Ствол автомата давил под ребро и ходил из стороны в сторону. Лейтенант внезапно ощутил желание переползти на другую сторону бронемашины.
- Куда? - майор ухватил его за руку. - Рассказывать буду. Объяснять. С той стороны ни хрена интересного нет. Чадо, обор-р-р-роты!
На приличном расстоянии, которое только позволяла дорога, от бронетранспортера проносились легковушки, едва не выскакивая на тротуары. Привычный восточный беспорядок, хаос и заторы на дороге увеличивались от идущей напролом, не признающей ничьей власти над собой, советской бронированной машины. Сейчас она была похожа на большую хищную акулу, которая рвется вперед. А рыбешка помельче стремглав бросается в стороны, расчищая убийце дорогу.
Водитель скалил зубы и время от времени бросал машину то вправо, то влево. Легковушки, спасаясь, вылетали на тротуары и неподвижно там замирали, съежившись.
- А-ха-ха! Га-га-га! Ха-ха-ха!
Майор закидывал голову, и кадык его ходил вверх-вниз, как поршень. Десантник смахивал набегавшие слезы и тыкал пальцем с толстым серпиком грязи под ногтем в место очередного переполоха и суеты: "А-ха-ха! Боятся звери! Га-га-га! Боятся, слышь, боятся! Значит, уважают! Уважают, с-собаки!"

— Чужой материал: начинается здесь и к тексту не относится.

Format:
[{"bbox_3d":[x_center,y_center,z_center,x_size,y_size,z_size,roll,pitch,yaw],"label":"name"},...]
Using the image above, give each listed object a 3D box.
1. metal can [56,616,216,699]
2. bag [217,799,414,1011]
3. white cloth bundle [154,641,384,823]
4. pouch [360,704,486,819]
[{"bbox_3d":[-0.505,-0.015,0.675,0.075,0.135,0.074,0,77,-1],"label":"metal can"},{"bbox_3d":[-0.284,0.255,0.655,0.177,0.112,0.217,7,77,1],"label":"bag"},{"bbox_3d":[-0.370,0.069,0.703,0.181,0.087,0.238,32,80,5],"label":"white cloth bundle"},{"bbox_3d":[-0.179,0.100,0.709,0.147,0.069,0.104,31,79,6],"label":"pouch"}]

Водитель искоса бросал взгляды на веселящегося старшего, подхалимски ухмылялся и еще напористее разгонял машины вокруг себя.
"Зачем? - думал лейтенант. - Зачем? Ведь задавят кого-нибудь. Тех же детей. Почему он всех так ненавидит?"

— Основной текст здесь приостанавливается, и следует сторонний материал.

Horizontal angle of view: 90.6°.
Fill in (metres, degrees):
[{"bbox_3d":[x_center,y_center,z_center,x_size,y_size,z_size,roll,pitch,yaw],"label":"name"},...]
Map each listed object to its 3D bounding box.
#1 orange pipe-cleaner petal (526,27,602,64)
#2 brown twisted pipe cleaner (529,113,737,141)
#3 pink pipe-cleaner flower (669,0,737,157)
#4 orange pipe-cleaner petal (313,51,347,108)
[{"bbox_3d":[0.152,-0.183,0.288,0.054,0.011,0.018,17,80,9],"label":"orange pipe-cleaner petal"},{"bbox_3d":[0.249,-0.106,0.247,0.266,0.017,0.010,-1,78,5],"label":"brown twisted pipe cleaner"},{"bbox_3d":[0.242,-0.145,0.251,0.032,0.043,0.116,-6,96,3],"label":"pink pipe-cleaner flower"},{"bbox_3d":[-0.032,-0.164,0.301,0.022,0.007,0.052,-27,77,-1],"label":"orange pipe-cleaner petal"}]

Впрочем, вопрос этот был глупым. Не его ли, лейтенанта, начинали учить ненавидеть афганцев с первых шагов по этой незнакомой, пестрой стране? Все наставления, споры и рассуждения всегда заканчивались одним: здесь все враги, а поэтому их надо убивать.

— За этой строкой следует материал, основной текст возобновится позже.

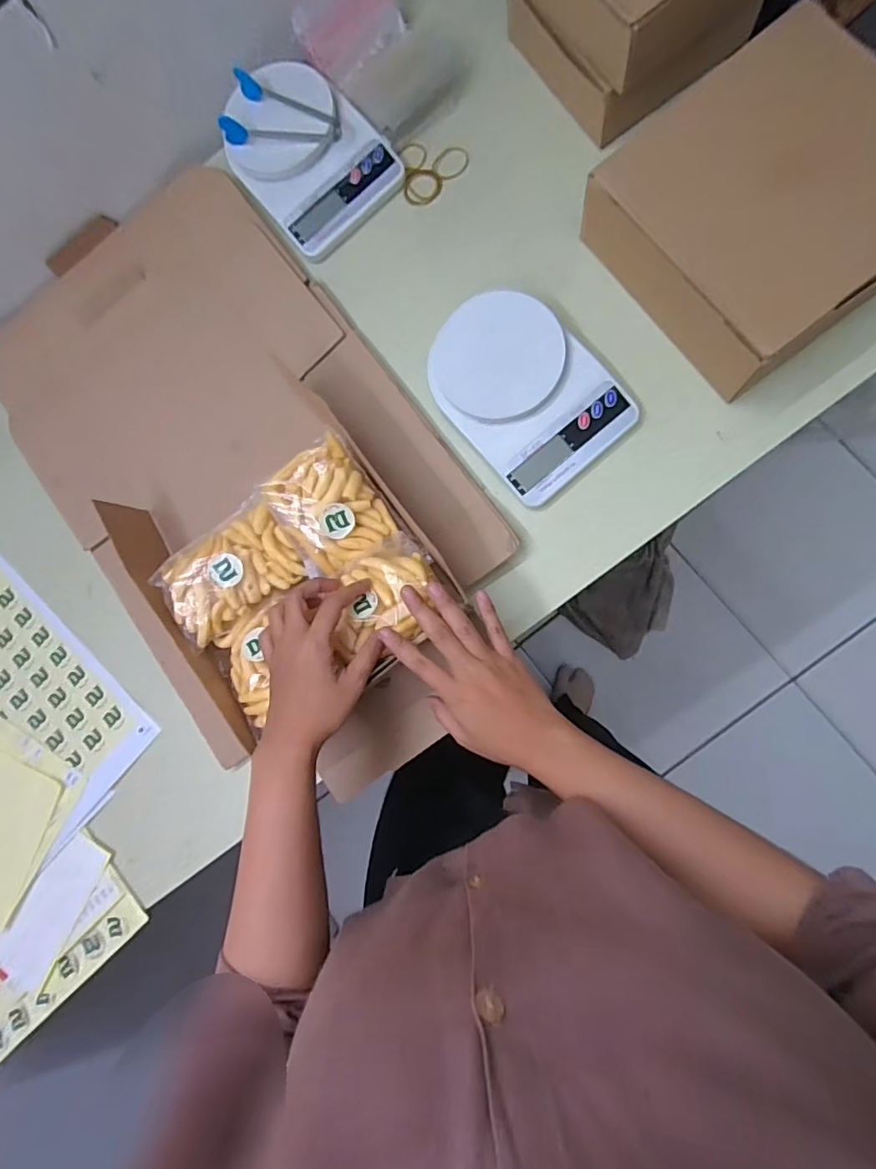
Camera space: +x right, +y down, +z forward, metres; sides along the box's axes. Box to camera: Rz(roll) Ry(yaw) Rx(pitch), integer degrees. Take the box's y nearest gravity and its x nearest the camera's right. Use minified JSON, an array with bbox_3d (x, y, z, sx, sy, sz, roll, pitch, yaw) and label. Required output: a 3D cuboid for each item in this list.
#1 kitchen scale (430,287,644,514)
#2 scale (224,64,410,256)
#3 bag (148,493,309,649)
[{"bbox_3d":[0.074,-0.172,0.470,0.122,0.033,0.175,-41,81,3],"label":"kitchen scale"},{"bbox_3d":[-0.129,-0.420,0.523,0.128,0.035,0.160,-42,81,3],"label":"scale"},{"bbox_3d":[-0.183,-0.014,0.462,0.113,0.035,0.086,-37,81,2],"label":"bag"}]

И хоть прилюдно, особенно на общих офицерских собраниях, говорилось о дружбе и братской помощи, на деле происходило все наоборот: непокорные кишлаки сжигались, окрестные посевы тоже, а виноградники выкорчевывались гусеницами танков.
Больше всего поразило лейтенанта в Афганистане то, что люди совершенно не понимали всей безысходности подобной войны. Озлобленные потерями и упорством афганцев, советские войска стремились их добить, раскромсать, доломать и поставить на колени.
Но разве может склонить голову человек, у которого разрушили дом и убили родных?
Лейтенант частенько задавал себе этот вопрос, представляя, что именно у него чужаки исковеркали жизнь. Даже в самых кошмарных мыслях невозможно было вообразить, что он лишился отчего дома, что не будет больше никогда родителей и что он никогда не выпьет такого вкусного компота, который мама старательно будет все подливать и подливать в чашку, как когда-то в детстве.
"Разве афганцы не люди? Разве они не так же болеют, страдают или плачут? Неужели у каждого в мире своя зубная боль? - думал лейтенант. - И неужели другие родители любят своих детей меньше, чем мои меня? Наверное, одинаково. А как по-другому? Ведь все мы люди", - приходил к выводу лейтенант, но мыслями такими ни с кем не делился.
Многие из его окружения ненавидели и презирали войну, но только не себя на ней. А лейтенант, проникаясь все большим отвращением к массовым убийствам артиллерией и авиацией людей, презирал еще и себя - за вынужденное соучастие.
Сейчас он снова был свидетелем наглости и пренебрежения к тем, чьей родиной является эта земля. Лейтенант краснел и отворачивался в сторону. Майор испытывал противоположные чувства.
- Посмотри, посмотри, десантура! - он возбужденно хватал за рукав лейтенанта. - Дом тот видишь? Тот, угловой. Окно справа, вверху, усекаешь? Так вот, во время восстания там пулемет стоял. Подавили гада. Ох, как мы бачей тогда крошили: самолеты на бреющем; танки в упор лупят. Бачи - кто куда, а потом оклемались и гадить исподтишка начали. Но мы им показали, орал майор, размахивая автоматом так, что прохожие бросались врассыпную. Еще как показали! Лупили и в хвост, и в гриву. Только яйца трещали...
"Когда все это закончится?" - с тоской думал лейтенант, которому казалось, что еще немного и произойдет какое-нибудь непоправимое несчастье.
Но через некоторое время бронетранспортер остановился на углу пересыльного пункта. Лейтенант быстро спрыгнул с машины.
- Пока, десантура, мы на пересылку, а потом обратно. Если что, так с нами! - закричал майор, протягивая руку.
"Ни за что! - подумал лейтенант. - В следующий раз лучше пешком!"
"Мягковат парень. Не жилец. Скоро убьют" - без сожаления определил напоследок наметанным взглядом майор.